> **DATA TO EXAMINE**

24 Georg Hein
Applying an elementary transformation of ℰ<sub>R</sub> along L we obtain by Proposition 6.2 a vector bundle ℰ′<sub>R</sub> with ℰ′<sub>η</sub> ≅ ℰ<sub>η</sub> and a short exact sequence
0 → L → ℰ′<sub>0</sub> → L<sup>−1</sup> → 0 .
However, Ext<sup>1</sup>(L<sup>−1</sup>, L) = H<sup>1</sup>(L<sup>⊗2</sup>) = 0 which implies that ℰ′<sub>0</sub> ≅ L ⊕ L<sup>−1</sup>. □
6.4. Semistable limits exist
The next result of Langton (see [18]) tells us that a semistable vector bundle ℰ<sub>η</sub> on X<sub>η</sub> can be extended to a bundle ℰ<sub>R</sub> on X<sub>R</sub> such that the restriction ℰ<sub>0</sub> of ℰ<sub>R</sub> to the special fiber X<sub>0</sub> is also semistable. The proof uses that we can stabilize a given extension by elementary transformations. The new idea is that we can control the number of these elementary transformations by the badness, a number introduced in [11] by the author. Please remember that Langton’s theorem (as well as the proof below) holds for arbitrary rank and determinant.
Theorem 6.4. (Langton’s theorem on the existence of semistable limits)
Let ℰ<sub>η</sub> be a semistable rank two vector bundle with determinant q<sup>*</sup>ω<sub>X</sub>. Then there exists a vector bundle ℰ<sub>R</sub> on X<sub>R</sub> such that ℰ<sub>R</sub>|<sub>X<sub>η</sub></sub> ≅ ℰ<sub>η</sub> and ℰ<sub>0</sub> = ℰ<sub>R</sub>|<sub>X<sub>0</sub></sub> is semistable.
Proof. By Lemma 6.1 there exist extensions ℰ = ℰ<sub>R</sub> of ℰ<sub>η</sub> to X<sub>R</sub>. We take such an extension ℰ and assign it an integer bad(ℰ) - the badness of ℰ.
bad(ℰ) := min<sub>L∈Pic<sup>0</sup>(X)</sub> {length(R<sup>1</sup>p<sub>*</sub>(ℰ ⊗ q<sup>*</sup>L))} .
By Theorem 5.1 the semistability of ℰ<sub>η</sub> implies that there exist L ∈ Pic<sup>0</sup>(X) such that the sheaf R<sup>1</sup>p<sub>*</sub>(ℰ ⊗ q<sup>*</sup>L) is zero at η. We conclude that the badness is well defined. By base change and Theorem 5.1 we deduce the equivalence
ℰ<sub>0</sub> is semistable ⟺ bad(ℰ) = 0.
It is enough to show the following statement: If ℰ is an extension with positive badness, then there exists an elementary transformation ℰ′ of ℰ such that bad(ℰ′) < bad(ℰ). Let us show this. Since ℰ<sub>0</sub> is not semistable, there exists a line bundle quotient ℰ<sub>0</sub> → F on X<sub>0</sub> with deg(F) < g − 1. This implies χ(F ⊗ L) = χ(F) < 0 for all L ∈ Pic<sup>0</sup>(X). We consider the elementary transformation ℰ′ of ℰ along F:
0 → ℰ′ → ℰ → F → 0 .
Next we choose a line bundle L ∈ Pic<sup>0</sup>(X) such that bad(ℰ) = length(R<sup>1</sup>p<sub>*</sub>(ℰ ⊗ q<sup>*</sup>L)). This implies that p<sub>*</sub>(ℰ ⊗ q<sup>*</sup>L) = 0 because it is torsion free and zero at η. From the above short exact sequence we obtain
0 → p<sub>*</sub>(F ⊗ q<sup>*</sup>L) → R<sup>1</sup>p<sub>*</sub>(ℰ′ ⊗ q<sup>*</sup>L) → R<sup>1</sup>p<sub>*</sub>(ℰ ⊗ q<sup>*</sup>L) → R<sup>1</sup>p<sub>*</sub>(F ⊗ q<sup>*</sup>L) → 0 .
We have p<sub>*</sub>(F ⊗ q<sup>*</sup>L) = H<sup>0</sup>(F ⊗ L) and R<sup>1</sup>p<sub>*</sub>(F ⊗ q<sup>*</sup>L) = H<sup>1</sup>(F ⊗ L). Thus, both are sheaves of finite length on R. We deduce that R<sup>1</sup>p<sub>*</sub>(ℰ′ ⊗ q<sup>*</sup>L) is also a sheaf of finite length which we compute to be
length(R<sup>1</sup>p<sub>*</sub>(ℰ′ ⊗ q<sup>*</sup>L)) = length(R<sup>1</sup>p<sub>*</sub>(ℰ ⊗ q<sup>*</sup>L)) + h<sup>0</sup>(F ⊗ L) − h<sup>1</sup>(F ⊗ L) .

> **INSTRUCTIONS TO FOLLOW**
Find the word "limits" in the entries above. Copy every line that has it.

> **YOUR SOLUTION**
6.4. Semistable limits exist
Theorem 6.4. (Langton’s theorem on the existence of semistable limits)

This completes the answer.